▶ [EXTRACTED TEXT]:
Beautiful Botanical Gardens cover the land at the base of Table Mountain. Sadly, this year the Cape has been experiencing the worst drought in recent history leaving the area on tight water restrictions. Even though the garden is not in bloom as a normal year, the green lush foliage was stunning against the clear blue sky and Table Mountain backdrop.

Intaka Island

This small wetlands park is set right in the center of Century City. Amongst the growing city, it provides a protected area for bird and plant life. An easy wooden sidewalk weaves around the edges of the peaceful wetlands to view the fowl and foliage.

Hout Bay

In Afrikaans, Houtbaai means “Wood Bay.” As you can guess, this area was covered in timber so when the Dutch settled in the Cape area, they used the timber from this bay for building material. Now, it is a beautiful tourist area with a nice marina, restaurants, shops and beach.

Chapman’s Peak

Across the water from Hout Bay is Chapman’s Peak. Chapman’s Peak drive is a stunning winding drive hugging the steep mountains along the Atlantic Ocean. It was a major feat of engineering when it was built between 1915 and 1922. It is a popular, challenging destination for runners and bikers with its many curves and hilly roads.

Cape Point

Located at the southern tip of Cape Peninsula, Cape Point boasts its ridged cliffs which plummet into the Atlantic Ocean. High on the cliff stand a lighthouse to warn ships. This area has seen a number of shipwrecks in its day. Set in Table Mountain National Park, this can easily be a full day’s visit on its own as there is much to see within the park.

Cape Agulhas

Cape Agulhas is the southern most tip of the continent of Africa. It is also the point where the Indian Ocean ad Atlantic Ocean meet. It is known to be a dangerous point for ships as well. A lighthouse fashioned after Egyptian-style architecture stands proud to warn ships of the shallow coastline. In the winter, the area is know to have strong winds with waves reaching 100 ft in height. It is speculated that over 150 ships have shipwrecked over the past few hundred years.

With coastlines, mountains, gardens and city, this place has it all!

▶ [WHAT YOU SHOULD DO]:
Answer these questions using the text about destinations around the Cape:
1. What does the Afrikaans name Houtbaai mean?
2. Between which years was Chapman's Peak drive built?
3. Within which national park is Cape Point set?

Saved data entries:

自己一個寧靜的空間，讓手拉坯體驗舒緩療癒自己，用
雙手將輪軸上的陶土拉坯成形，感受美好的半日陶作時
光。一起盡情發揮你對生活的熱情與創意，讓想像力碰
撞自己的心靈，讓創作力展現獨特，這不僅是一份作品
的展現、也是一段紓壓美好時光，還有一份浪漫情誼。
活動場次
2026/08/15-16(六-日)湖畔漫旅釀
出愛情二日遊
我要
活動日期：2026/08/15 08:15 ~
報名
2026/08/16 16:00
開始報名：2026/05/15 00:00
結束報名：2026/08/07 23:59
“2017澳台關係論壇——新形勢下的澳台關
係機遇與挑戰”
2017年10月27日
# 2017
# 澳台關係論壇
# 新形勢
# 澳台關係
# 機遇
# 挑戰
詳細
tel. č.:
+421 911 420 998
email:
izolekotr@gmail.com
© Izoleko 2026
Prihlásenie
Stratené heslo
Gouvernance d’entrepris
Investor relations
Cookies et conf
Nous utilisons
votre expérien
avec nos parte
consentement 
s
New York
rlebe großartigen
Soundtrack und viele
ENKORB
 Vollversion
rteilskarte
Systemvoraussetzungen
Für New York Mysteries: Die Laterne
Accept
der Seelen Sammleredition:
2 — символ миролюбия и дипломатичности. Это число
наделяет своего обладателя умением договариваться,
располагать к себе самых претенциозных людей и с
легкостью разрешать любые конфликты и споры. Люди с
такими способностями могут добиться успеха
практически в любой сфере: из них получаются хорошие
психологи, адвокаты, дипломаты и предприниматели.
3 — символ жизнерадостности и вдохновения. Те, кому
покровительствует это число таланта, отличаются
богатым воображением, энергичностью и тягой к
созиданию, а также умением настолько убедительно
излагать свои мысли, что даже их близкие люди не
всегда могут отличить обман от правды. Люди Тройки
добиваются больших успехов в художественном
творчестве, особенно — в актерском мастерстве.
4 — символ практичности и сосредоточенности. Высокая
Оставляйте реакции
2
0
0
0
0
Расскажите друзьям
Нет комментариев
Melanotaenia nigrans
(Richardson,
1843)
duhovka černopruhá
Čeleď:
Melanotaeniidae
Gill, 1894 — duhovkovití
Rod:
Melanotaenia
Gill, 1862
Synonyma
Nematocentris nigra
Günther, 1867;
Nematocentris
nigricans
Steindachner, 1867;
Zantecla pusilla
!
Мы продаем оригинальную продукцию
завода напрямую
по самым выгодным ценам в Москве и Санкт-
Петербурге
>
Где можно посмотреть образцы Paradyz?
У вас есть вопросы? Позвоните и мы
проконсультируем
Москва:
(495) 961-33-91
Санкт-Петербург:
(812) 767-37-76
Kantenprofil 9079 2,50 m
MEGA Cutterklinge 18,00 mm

==

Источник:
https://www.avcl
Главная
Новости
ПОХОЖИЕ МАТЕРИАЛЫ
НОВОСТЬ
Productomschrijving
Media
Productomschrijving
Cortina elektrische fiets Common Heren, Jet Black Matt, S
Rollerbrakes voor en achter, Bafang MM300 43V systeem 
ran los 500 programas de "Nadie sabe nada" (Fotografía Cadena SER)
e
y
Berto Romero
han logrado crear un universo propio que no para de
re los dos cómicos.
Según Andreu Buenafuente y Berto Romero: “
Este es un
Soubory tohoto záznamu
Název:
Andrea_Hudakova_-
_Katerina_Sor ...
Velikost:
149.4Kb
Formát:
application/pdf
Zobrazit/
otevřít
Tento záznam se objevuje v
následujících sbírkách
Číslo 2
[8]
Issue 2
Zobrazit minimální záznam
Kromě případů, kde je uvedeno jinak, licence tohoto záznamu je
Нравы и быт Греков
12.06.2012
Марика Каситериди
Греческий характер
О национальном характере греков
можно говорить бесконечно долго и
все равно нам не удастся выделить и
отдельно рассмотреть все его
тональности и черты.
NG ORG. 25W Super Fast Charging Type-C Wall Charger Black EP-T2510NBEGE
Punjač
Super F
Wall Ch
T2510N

▶ [TASK OUTPUT]:
1. Wood Bay
2. Between 1915 and 1922
3. Table Mountain National Park